7. Having given the distance of an image from a double concave lens, and the ratio of the object to the image; required its focal length.

8. How many radii of the convex surface of a plane convex lens must an object be placed from it, so that its magnitude may be (m) times greater than that of its inverted image.

9. An object viewed with a Gregorian telescope is magnified (m) times the focal length of the eye-glass is (a) inches, and the distance between their principal foci given; required the relation of the focal lengths of the two reflectors.

10. If the thickness of two microscopic glasses be of their radii of convexity, and these be in the ratio of 10 to 3, how must the glasses be disposed in a double microscope, so that an object 8 inches distant from the eye may be magnified 1000 times.

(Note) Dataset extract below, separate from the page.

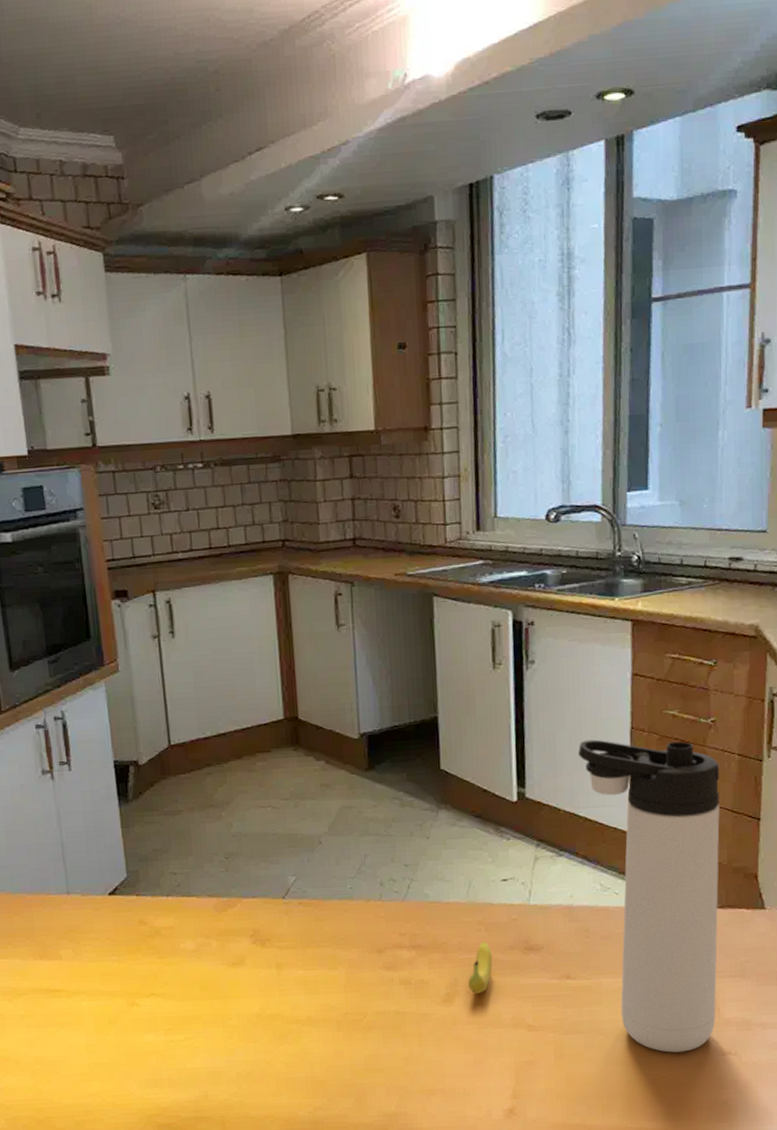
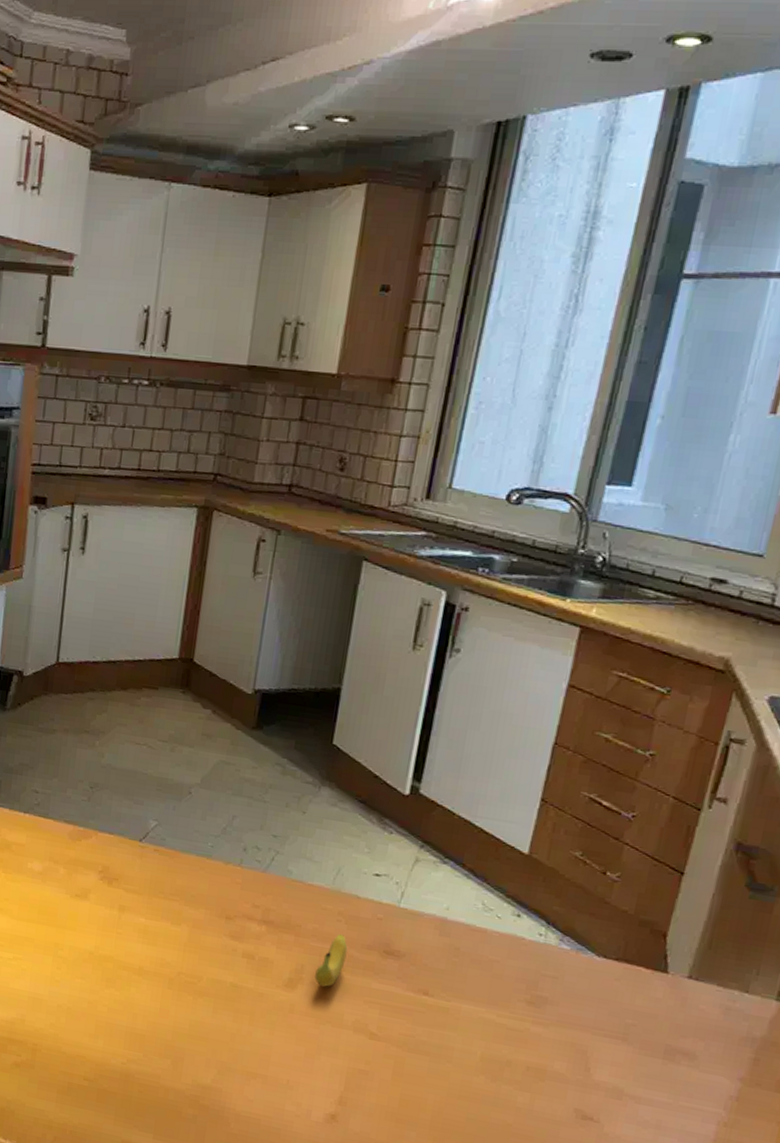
thermos bottle: present [577,739,720,1053] -> none [475,745,649,1105]

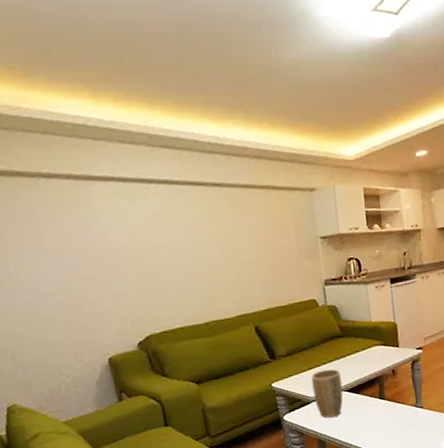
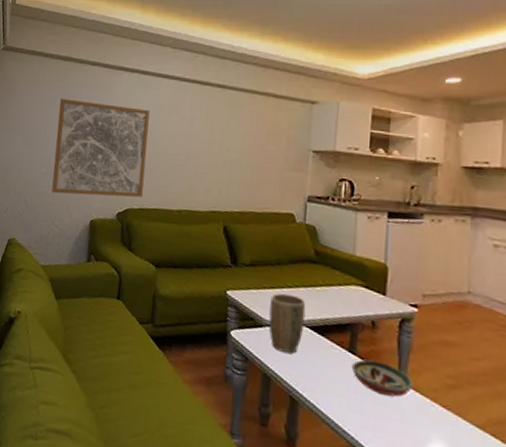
wall art: none [18,223,162,341] -> present [51,99,150,198]
decorative bowl: none [383,398,427,422] -> present [351,359,414,397]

11. When parallel rays are incident upon a spherical reflector, show that the radius of the least circle of aberration varies directly as the cube of the semi-aperture, and inversely, as the square of the focal length of the reflector.

12. If the Sun be on the horizon, what is the altitude of an hill from the top of which a rainbow will appear to be perfectly circular?

13. The radiating point and the caustic being given, show that there are an infinite number of reflecting curves which will produce the caustic.

QUEEN'S COLLEGE, 1827.

1. PLACE an object before a double convex lens, so that the image may be double of the object, and erect.

2. Determine the apparent magnitude of a straight line, placed at a given depth, parallel to the surface of a vessel of water, the eye being situated in a given point in the plane passing through the object perpendicular to the surface.

3. Two plane reflectors are inclined to each other at an angle of 30° required the number of images of an object situated between them.

4. When the reflecting curve is a cycloid, and the rays proceed parallel to the axis, find the caustic.

5. Find the magnifying power of a simple microscope.

6. Explain the Camera Lucida.

7. In a double convex lens, find the position of the conjugate foci when their distance from each other is a minimum.